SUWON, South Korea (Reuters) - Sentencing a young man to 18 months in prison in July for refusing to do his mandatory military service, the judge in the South Korean city of Suwon burst into tears.
The judge had handed down verdicts that day in five other criminal cases without emotion, but the case of Im Chang-jo, a 21-year-old Jehovah’s Witness, brought out her sympathies.
Jehovah’s Witnesses, followers of a Christian denomination that claims about 8 million evangelical members worldwide, are well known for refusing military service and blood transfusions.
But Im, his brother, and hundreds like them have paid a heavy price for their beliefs in South Korea, a U.S. ally technically still at war with North Korea, its unpredictable relative with nuclear ambitions and one of the world’s largest armies.
“It is a privilege for me to abide by my conscience and I hope my country allows Jehovah’s Witnesses alternative service as soon as possible,” Im said in court.
Im joined 669 other Jehovah’s Witnesses now jailed in South Korea for refusing military service, according to a June report by the United Nations Human Rights Council. South Korea accounts for 93.5 percent of those imprisoned around the world for reasons of conscientious objection, it said.
The Military Manpower Administration, which ensures every able-bodied South Korean man spends at least 21 months in the army or other services, demanded in March that Im’s father fire his son from his farm equipment company for dodging the draft.
Im’s mother, Kwon Young-soon, had already been through the courts with her eldest son’s refusal to join the army and she also sobbed as the verdict was delivered.
“I was hoping this wouldn’t happen to my youngest boy,” she said. “After all these years, nothing has changed.”
Im’s brother Bosuk, 32, also ended up working at their father’s company.
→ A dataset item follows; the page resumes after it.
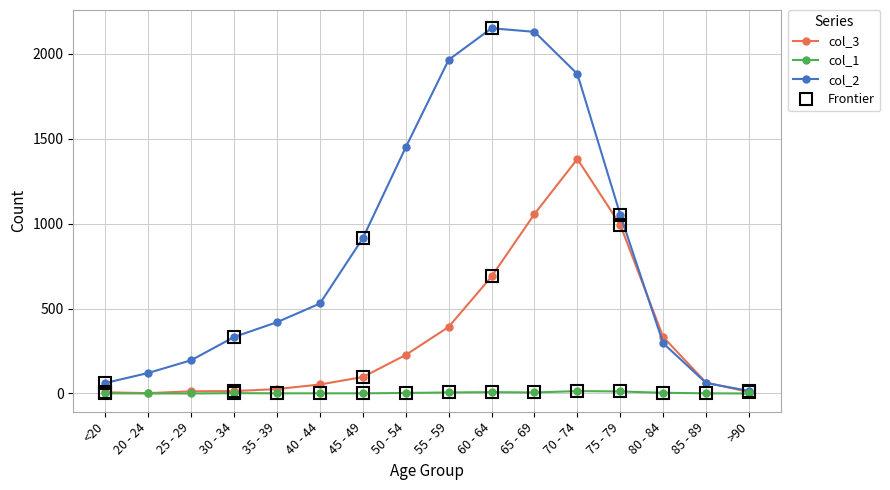

What position from the left is 50 - 54?

8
He believes his criminal record and the stigma of his refusal to do military service barred him from getting a job at a firm he wanted.
All of those in jail are Jehovah’s Witnesses, says activist Yang Yeo-ok of World Without War, a lobby group.
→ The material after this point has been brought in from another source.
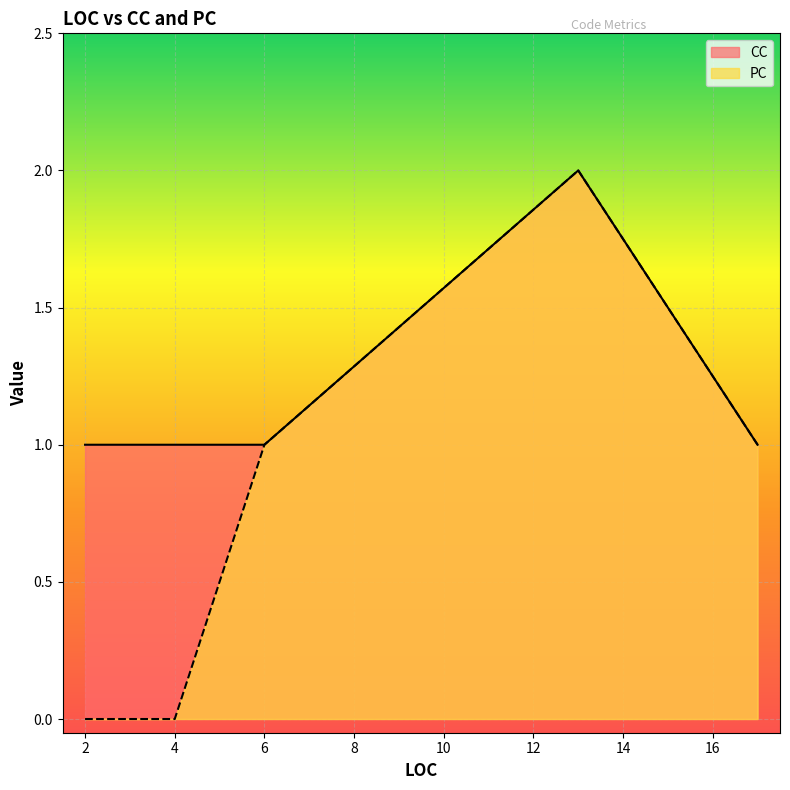

Is it true that CC equals 1 at 4?

True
South Korean men who want to work for major companies must provide their status of military service in the application.
The Military Manpower Administration estimates that 6,090 South Korean men have declared opposition to military service between 2004 and mid-2013 on the grounds of religious or moral beliefs. More than 93 percent of them were sent to jail.
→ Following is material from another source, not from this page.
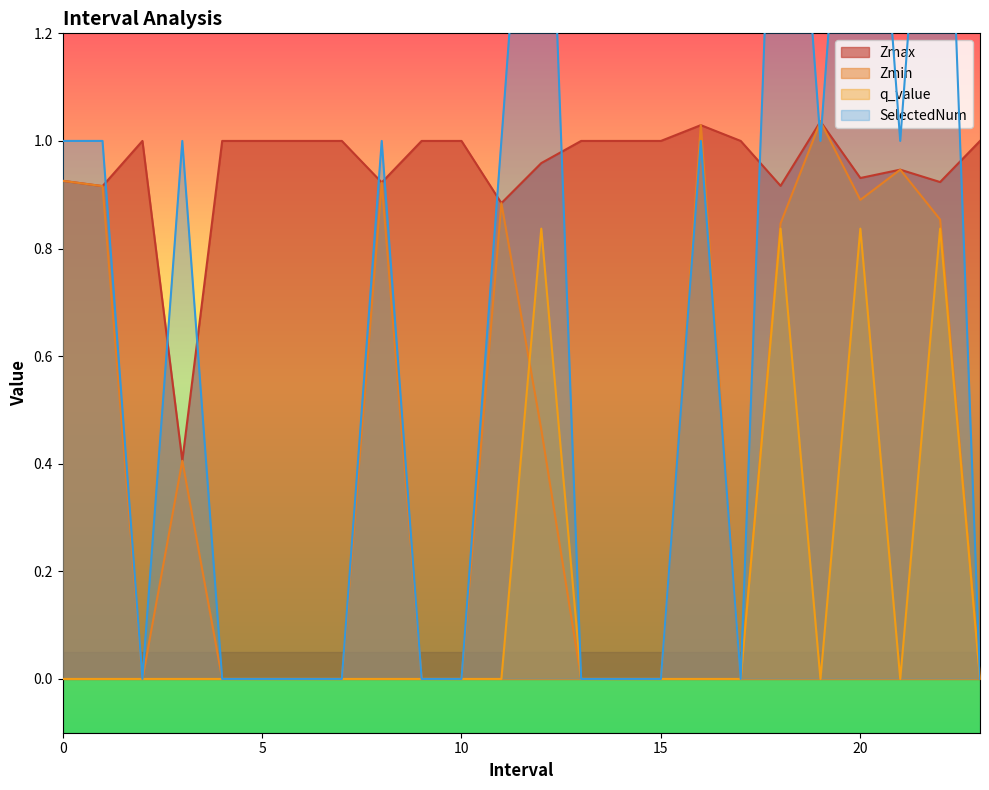

How many interior local peaks does the SelectedNum series have?

7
Opposition lawmaker Jeon Hae-cheol proposed an amendment to the current session of parliament that would give conscientious objectors the right to perform different forms of service.
“This move is to clear the name of South Korea for being a country with a poor human rights record, despite its strong economic development,” he told Reuters.
Jeon’s move is likely to fail, as have two attempts by other left-of-center lawmakers in the face of public opposition.
A survey of 2,000 citizens last November by the Military Manpower Administration showed 54.1 percent of them were opposed to allowing people like Im to perform other duties.
“If they are denying military service based on their conscience, does that mean we have no conscience?” said Kim Jung-nyun, a 25-year-old who served in the army as an assistant instructor teaching new soldiers basic war skills.
“It demoralizes discharged soldiers like me who sacrificed two years of our prime time for the country.”
Tensions between the two Koreas have stayed high since their 1950-53 war ended in an armistice rather than a peace treaty.
The bellicose, isolated North threatened the South with nuclear annihilation this year. In 2010, it sank a South Korean ship and shelled a South Korean island, killing civilians.
Kim Byung-ryull, a professor at Korea National Defense University also had little sympathy for objectors.
“Conscience is a much more convenient excuse to shirk civilian duties than breaking bones or pulling out healthy teeth,” he said.
Im, talking with Reuters before the verdict, knew he would go to prison and said he would serve his sentence stoically.
“What we are doing is like Mahatma Gandhi’s non-violent resistance - painful at the time but worthwhile in the end,” he said.